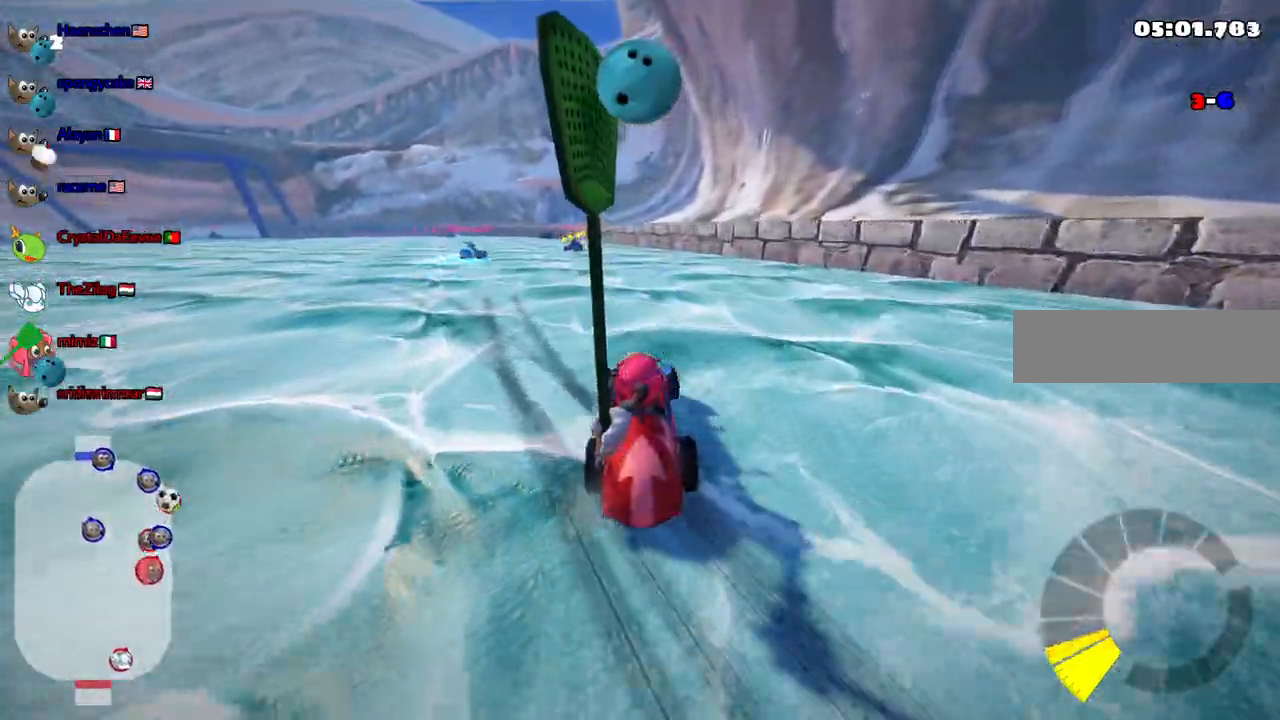
{"keys": ["down", "right"]}
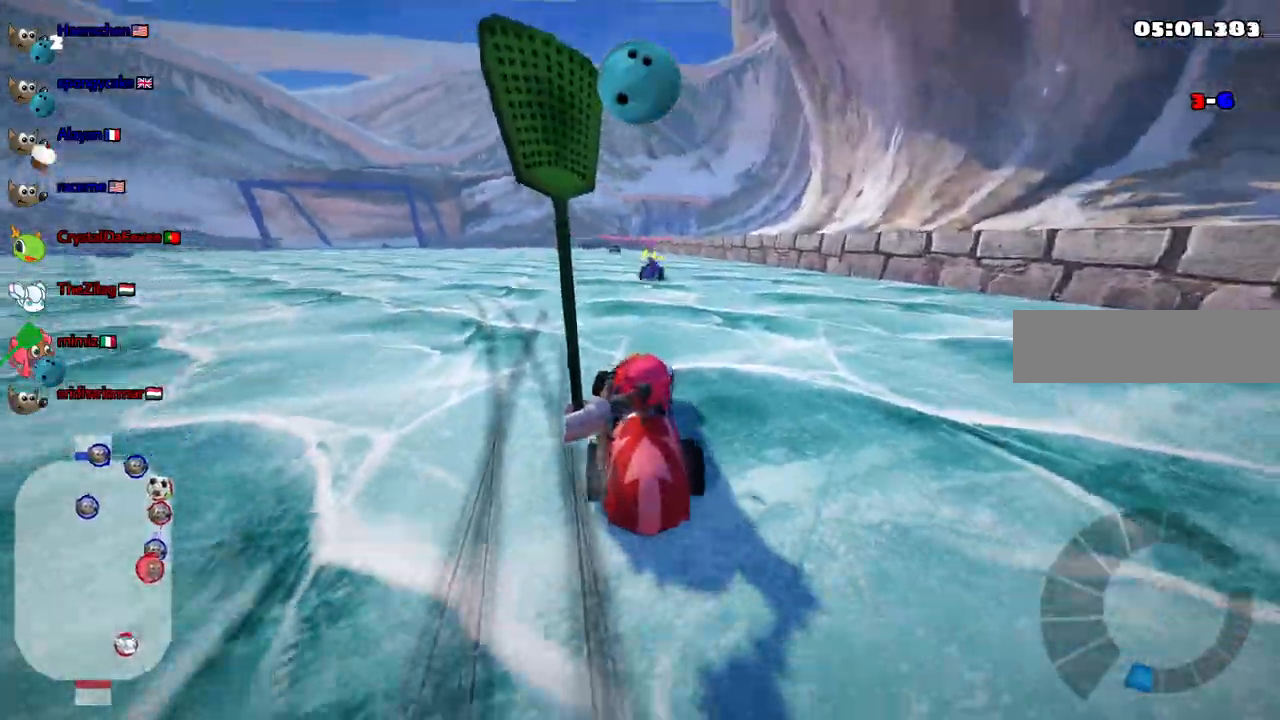
{"keys": ["up"]}
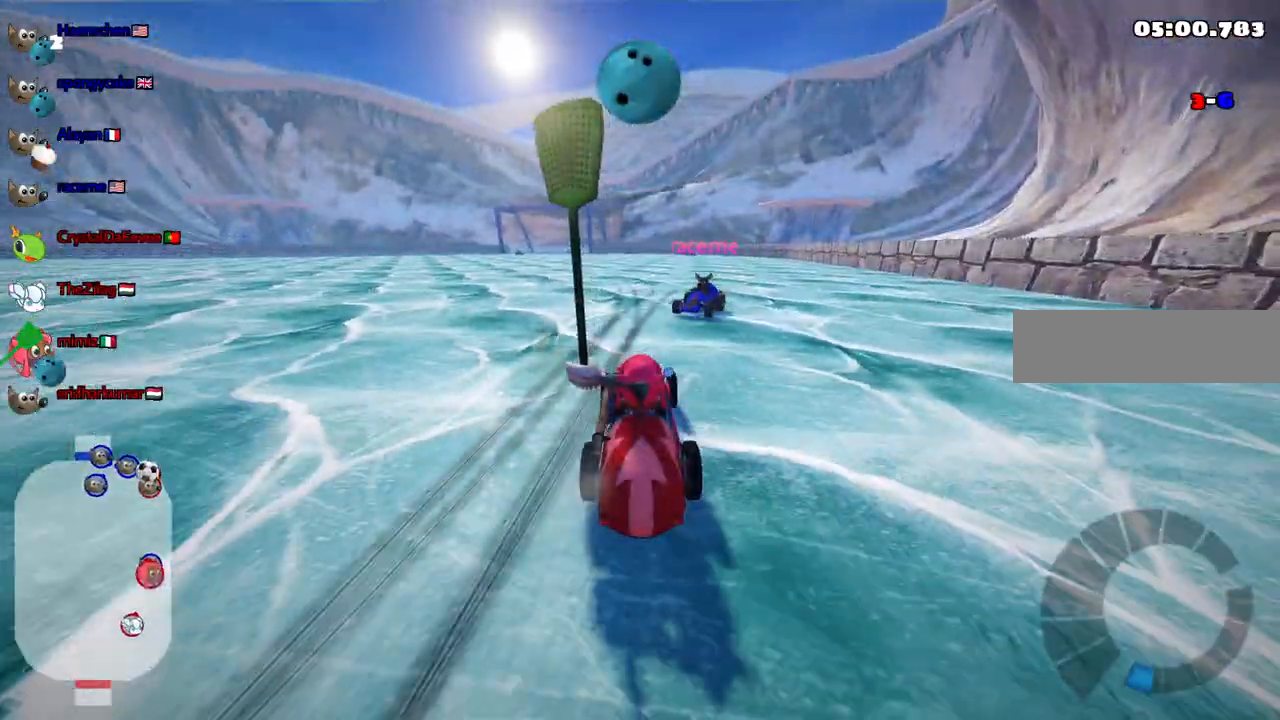
{"keys": ["left", "up"], "events": [[83, "right", "down"], [267, "right", "up"], [317, "left", "down"]]}
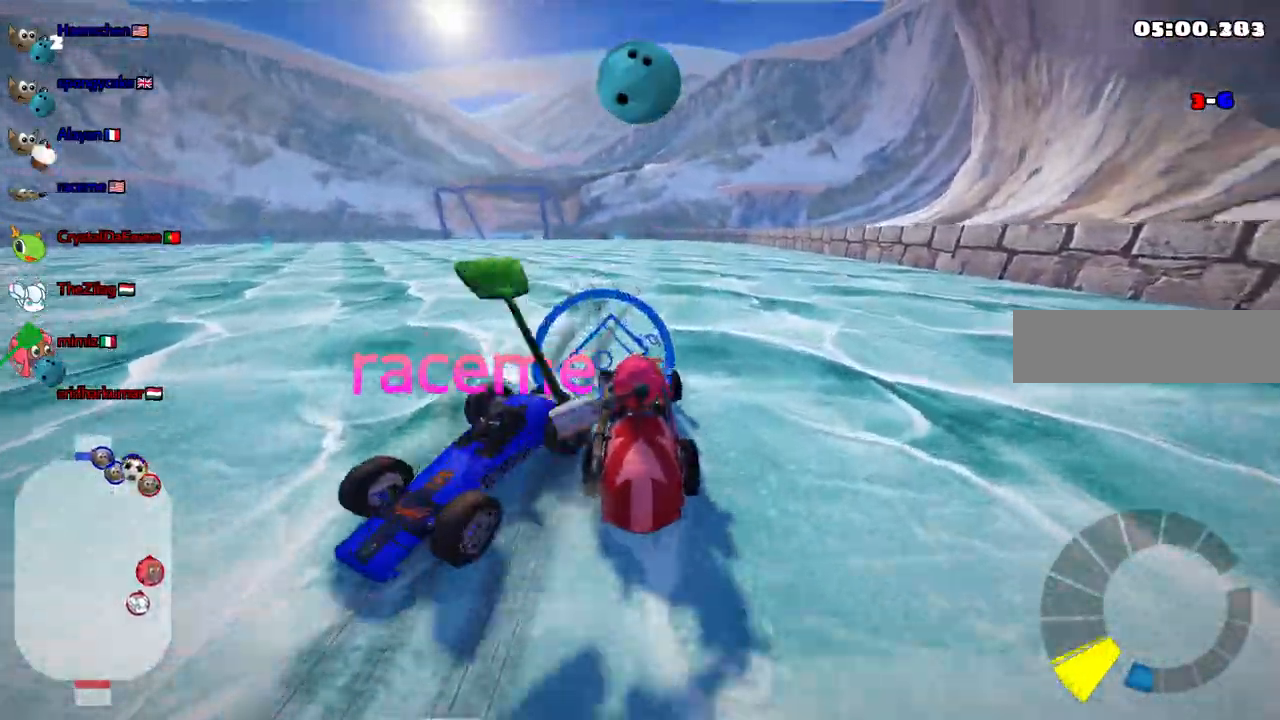
{"keys": ["down"], "events": [[50, "up", "up"], [283, "down", "down"], [333, "left", "up"]]}
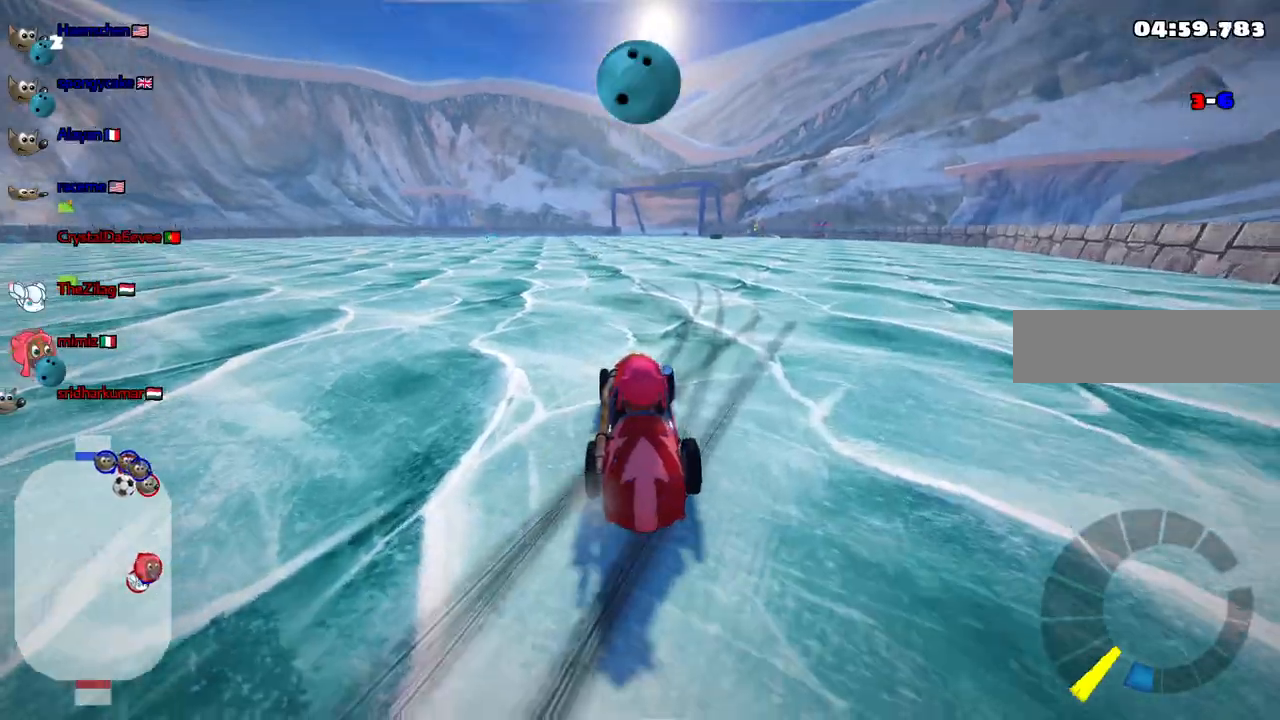
{"keys": [], "events": [[350, "down", "up"]]}
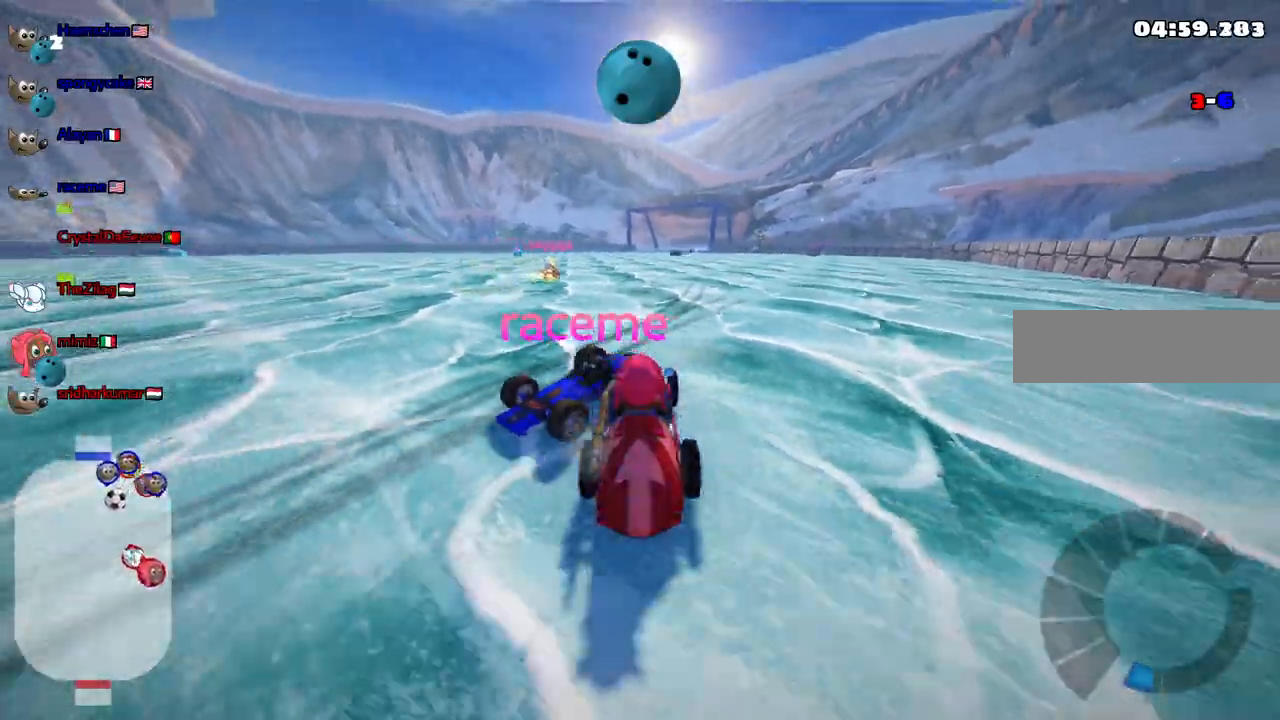
{"keys": ["left", "up"], "events": [[267, "left", "down"], [267, "up", "down"]]}
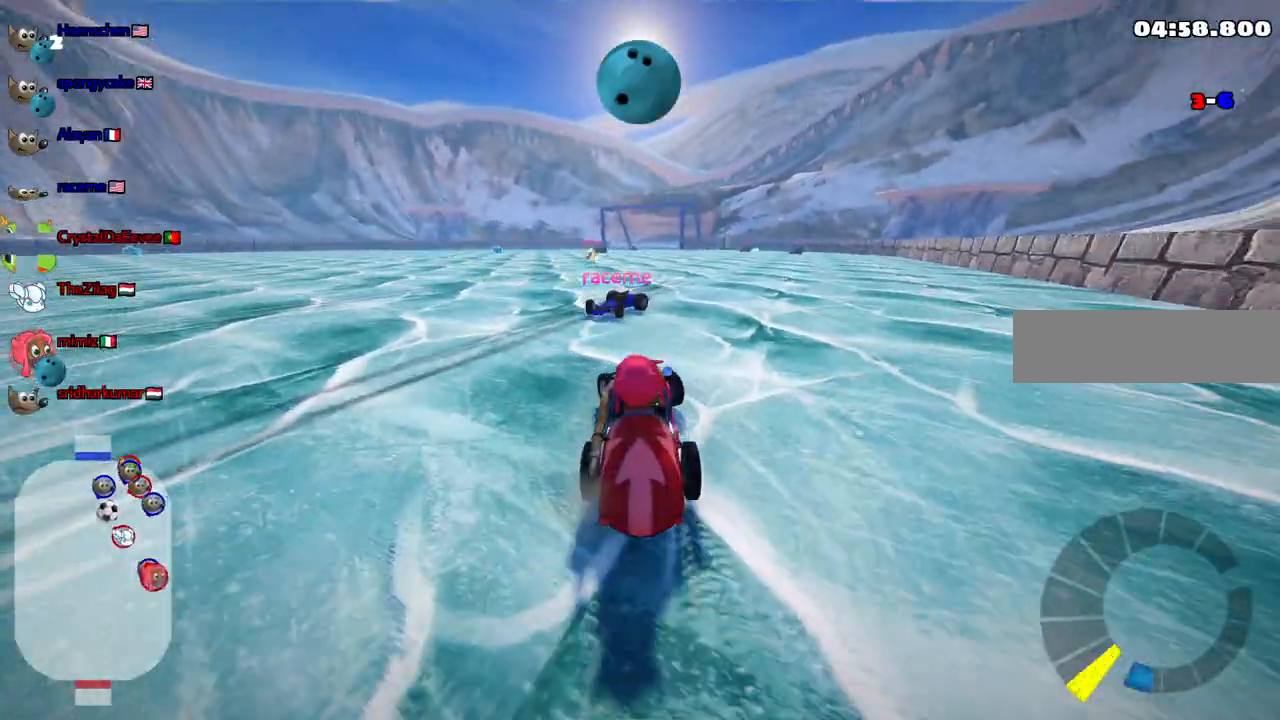
{"keys": ["left", "up"], "events": []}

####################

Task requirements:
Identify the lines above that contain the word "events", then copy them.

Task result:
{"keys": ["left", "up"], "events": [[83, "right", "down"], [267, "right", "up"], [317, "left", "down"]]}
{"keys": ["down"], "events": [[50, "up", "up"], [283, "down", "down"], [333, "left", "up"]]}
{"keys": [], "events": [[350, "down", "up"]]}
{"keys": ["left", "up"], "events": [[267, "left", "down"], [267, "up", "down"]]}
{"keys": ["left", "up"], "events": []}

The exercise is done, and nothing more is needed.